The ‘archaeology of Offa’s Dyke’ is not simply about the monument’s construction and use in the Early Middle Ages, it extends to consider the material culture of the monument to the present. Hence, I’ve been writing posts about its design and placement, landscape affordances and associations, but also about its life-history to the present, including recent and modern memorials and materials.
In previous posts I’ve explored contemporary waymarkers and signage for north from Knighton, Gloucestershire and Selattyn on the Offa’s Dyke Path and cognate long-distance walkways. I’ve also considered ‘memorial’ cairns and feathers, ash-scattering and votive offerings as a further dimensions of the Offa’s Dyke path: for Trevor Rocks (see also here) and the Clwydian Range. Together with the heritage boards, art installations and monuments, as discussed (for example) at Sedbury Cliffs, Tidenham, Knighton, Nant Mill and Craignant. Together these traces and materials constitute the recent and contemporary material culture of this (originally at least) early medieval monument.

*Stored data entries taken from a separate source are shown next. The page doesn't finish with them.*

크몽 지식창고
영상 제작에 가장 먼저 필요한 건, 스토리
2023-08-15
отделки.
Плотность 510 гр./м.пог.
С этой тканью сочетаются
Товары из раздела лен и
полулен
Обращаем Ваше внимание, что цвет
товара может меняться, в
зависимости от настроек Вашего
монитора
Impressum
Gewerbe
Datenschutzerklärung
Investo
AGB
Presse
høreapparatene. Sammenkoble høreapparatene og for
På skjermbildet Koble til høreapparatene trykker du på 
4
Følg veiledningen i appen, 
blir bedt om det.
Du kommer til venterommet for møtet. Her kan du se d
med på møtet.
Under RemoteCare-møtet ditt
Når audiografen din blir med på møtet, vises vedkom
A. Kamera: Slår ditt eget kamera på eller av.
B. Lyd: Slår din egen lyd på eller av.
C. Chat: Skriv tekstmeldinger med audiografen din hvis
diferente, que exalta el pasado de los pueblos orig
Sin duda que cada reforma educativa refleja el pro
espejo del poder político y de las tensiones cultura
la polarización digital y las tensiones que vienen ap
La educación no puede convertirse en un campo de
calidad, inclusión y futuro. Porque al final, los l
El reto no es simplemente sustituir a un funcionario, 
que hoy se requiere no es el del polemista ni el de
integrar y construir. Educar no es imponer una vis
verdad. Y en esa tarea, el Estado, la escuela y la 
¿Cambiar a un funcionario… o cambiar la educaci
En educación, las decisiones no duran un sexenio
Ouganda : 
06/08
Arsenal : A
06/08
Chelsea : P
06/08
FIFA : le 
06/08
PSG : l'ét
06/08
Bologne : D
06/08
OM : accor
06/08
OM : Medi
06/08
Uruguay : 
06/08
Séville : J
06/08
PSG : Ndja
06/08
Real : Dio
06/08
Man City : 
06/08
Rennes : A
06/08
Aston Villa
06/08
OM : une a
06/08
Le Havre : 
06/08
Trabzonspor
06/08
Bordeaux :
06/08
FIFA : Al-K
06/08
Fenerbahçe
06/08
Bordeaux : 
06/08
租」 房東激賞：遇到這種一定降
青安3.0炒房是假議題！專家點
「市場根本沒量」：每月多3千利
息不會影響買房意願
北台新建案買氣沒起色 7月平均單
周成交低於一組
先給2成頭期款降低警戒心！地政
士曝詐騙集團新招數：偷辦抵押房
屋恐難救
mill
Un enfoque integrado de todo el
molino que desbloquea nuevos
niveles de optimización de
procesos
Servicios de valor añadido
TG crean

Amidst this range of modern features that make and commemorate Offa’s Dyke and the national trail, I’ve encountered some explicit memorials to individuals, notably the cairn with plaque and memorial bench on Panpunton Hill above Knighton. This post reports on a further fascinating instance on Herrock Hill in Herefordshire.
Herrock Hill is a striking and prominent landmark that marks a point where Offa’s Dyke fundamentally shifts its behaviour from running north-south to east-west. It is situated on common land just off the Offa’s Dyke path which omits it and takes a more direct course from Burfa to Kington. Still, it is situated on the line of the linear earthwork which enwraps the prominent hill, affording views to the south, west and north.
Exploring the Hill recently for the first time, I encountered at its summit three memorial plaques distributed in two locations. First there is a sizable cairn: akin to a walkers’ cairn, but in this instance clearly constructed with a memorial function in mind. In two different places there are small memorial plaques, seemingly to different, unrelated people adopting the spot as a place for ash-scattering and/or remembrance.
Close by is a distinctive and separate second memorial. This is a concrete plaque set flush with the ground surface.
Therefore, this beautiful hilltop has been the focus of at least three recent moments of memorialisation, with untold other more ephemeral acts of remembrance taking place to honour these individuals and others.
While some archaeologists would claim recording such features is too recent and too intrusive to be considered appropriate archaeological research, I would disagree. These monuments are placed in public locations and constitute a fascinating aspect of our present-day environment. Furthermore, discussing such features affords us with greater awareness of the significances people today are giving to these open spaces, footpaths and trails. Furthermore, these features should not be ignored when considering the impact on the heritage management and conservation of the monument and its immediate environs, for while they are very small and modest in themselves, they constitute one dimension of modern use of the landscape. Furthermore, these memorials show starkly the contemporary connection between landscape and mortuary commemoration in which our entire landscape is a potential medium of mourning and remembrance.